World War II left much of the world, including Southeast Asia, dangerously unstable. During the 19th century, France had colonized Laos, Cambodia, and Vietnam, and when France caved in to Germany in 1940, the Japanese allowed French colonial officials puppet authority in Southeast Asia until the Allied liberation of France in 1945. Japan then seized full control, purging the French police agencies and soldiery that had kept various nationalist groups in check. In Vietnam, Ho Chi Minh (1890-1969) led the most powerful of these independence-seeking groups, the Viet Minh.
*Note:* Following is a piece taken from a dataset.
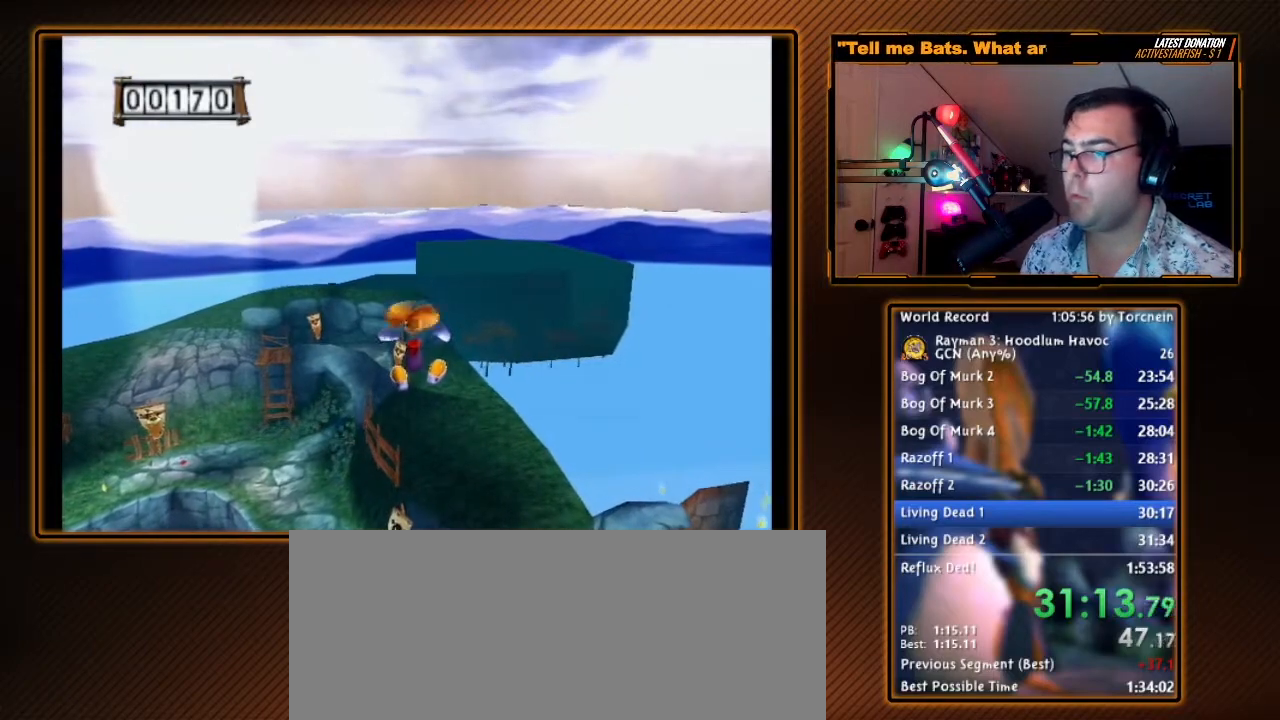
{"dt_ms": 500, "buttons": ["A"], "left_stick": "up", "right_stick": "center", "events": []}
Aided by U.S. Office of Strategic Services (OSS) personnel, Viet Minh fought a guerrilla war against the Japanese occupiers.

When the war in Europe ended, Allied forces were free to turn their attention to Vietnam (and the rest of Southeast Asia). Nationalist Chinese troops (under Chiang Kai-shek) occupied northern Vietnam. The British secured southern Vietnam for re-entry of the French, who ruthlessly suppressed supporters of Ho Chi Minh. A state of low-level guerrilla warfare developed, which escalated sharply when Chiang Kai-shek, hoping to checkmate communist ambitions in the region, withdrew from northern Vietnam and turned that region over to French control.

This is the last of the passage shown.